ClassifierServices.pngGitHub: https://github.com/OpenReqEU/requirements-classifier

The OpenReq Classifier Services (ORCS) component offers the implementation of a machine learning multiclass classifier and a multilabel classifier. In the context of OpenReq, this classifier is used to assign values to requirement properties.

By having a multiclass and multilabel classifier the component is not restricted to recommend values just to those requirement properties that can have assigned only one value (for instance, the priority of a requirement, since it does not make sense to have two priorities for the same requirement).

The idea of a multiclass classifier is that one entity (in our case, requirements) has to be classified into one of two or more labels (i.e., in the case of the component, a requirement property value). In contrast, the idea of a multilabel classifier is that more than one label can be assigned to the same entity. For achieving the multilabel classifier, the component transforms a multilabel classifier into different instances of binary classifiers (which is actually the simplest case of a multiclass classifier having just two labels), one for each possible label. As an example, imagine that we have the requirement property domain, which represents the possible departments in an organization that are responsible of a requirement. It does make sense that the domain is a multi-valued requirement property, since the same requirement can deal with topics that different departments are responsible for. The component would create a multiclass classifier, one for each one of the possible values of domain, having as possible labels Yes (i.e., the requirement is related to this domain) or No (the requirements are not related to this domain).

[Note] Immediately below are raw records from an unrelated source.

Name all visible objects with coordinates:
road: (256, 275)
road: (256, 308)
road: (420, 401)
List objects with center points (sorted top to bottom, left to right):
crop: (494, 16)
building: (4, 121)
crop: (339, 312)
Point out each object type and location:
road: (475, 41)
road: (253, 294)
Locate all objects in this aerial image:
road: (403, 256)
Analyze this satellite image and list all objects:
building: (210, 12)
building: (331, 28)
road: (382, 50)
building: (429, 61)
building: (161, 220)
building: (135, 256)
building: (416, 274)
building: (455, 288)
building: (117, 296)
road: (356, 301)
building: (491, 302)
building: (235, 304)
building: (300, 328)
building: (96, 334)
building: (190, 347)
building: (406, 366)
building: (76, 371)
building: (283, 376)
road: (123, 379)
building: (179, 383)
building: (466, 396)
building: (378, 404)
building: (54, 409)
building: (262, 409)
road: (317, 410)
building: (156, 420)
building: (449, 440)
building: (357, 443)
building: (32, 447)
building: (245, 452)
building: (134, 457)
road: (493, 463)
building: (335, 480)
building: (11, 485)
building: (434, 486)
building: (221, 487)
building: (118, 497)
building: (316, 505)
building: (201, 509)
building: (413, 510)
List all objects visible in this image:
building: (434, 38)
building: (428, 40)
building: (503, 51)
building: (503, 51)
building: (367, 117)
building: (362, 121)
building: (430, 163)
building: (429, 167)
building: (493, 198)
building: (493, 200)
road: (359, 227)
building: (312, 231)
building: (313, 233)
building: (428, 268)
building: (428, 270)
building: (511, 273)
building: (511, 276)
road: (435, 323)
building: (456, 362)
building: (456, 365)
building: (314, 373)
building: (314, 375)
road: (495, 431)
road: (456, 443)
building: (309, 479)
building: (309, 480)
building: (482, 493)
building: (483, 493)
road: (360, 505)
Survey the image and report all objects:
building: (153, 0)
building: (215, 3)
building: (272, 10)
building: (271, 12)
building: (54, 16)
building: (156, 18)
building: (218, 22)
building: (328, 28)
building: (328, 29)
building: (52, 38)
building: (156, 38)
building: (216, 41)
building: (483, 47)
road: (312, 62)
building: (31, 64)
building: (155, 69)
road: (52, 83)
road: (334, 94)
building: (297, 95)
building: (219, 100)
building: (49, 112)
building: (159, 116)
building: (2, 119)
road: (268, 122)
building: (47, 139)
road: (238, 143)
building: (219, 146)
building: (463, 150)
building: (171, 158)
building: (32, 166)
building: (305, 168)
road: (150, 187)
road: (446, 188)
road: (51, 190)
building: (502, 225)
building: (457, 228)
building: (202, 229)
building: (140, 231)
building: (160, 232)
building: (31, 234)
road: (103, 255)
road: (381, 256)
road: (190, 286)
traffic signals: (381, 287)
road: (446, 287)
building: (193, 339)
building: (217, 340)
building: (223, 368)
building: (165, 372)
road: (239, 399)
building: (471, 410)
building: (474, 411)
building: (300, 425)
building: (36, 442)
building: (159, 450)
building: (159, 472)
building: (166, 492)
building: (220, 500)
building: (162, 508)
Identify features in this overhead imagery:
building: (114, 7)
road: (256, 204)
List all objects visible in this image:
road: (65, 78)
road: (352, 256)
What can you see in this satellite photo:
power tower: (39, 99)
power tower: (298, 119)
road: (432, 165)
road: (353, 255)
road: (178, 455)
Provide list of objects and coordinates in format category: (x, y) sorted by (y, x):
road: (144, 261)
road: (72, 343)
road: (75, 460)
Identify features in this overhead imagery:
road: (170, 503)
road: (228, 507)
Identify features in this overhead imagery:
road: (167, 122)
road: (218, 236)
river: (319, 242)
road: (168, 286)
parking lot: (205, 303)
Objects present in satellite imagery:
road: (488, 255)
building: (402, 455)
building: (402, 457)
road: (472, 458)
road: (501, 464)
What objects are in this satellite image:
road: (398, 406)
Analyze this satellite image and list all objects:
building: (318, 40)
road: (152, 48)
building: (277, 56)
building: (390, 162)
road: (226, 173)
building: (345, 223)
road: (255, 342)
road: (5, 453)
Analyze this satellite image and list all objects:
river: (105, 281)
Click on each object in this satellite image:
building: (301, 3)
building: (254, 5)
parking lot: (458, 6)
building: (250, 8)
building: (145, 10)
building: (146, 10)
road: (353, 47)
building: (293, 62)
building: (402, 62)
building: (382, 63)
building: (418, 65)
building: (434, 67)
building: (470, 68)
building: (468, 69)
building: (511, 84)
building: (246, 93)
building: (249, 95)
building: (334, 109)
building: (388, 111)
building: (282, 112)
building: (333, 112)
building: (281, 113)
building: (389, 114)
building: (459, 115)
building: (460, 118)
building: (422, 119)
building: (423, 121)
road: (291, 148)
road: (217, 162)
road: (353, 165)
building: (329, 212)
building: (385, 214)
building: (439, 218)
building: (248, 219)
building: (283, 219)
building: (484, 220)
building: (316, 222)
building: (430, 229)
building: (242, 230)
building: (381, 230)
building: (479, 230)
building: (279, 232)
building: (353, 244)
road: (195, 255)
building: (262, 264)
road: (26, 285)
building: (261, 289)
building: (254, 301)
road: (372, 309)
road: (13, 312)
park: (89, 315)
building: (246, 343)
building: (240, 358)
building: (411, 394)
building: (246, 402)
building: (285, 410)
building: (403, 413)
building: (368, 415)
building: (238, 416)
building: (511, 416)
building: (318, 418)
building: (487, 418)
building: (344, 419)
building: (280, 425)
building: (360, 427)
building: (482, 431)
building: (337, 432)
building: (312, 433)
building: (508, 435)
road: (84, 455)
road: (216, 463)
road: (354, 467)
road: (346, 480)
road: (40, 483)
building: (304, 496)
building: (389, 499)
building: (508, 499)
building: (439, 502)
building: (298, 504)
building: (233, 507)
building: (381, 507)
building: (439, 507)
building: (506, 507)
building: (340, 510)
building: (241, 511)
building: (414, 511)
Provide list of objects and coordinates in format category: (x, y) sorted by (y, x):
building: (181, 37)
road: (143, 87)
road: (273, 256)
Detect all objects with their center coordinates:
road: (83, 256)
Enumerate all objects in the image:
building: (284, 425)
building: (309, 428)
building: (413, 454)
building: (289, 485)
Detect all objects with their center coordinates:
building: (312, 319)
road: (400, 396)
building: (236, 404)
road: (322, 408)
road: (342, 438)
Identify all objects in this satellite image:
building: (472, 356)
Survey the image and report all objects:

For implementing the multiclass and multilabel classifiers we have used the Mahout framework, which provides two implementations of Naïve Bayes. The component uses the Transformed Weight-normalized Complement Naive Bayes (TWCNB), which performs particularly well on imbalanced datasets [1].

The models representing the classifiers are stored in an internal database. These classifiers are represented in the database by the name of the company that the requirements pertain to and the requirement property that the classifier aims to predict. Therefore, it is not possible to have more than one classifier for the same company and property.

 

References

[1] J. Rennie, J. et al., Tackling the Poor Assumptions of Naive Bayes Text Classifiers, in ICML, 2003.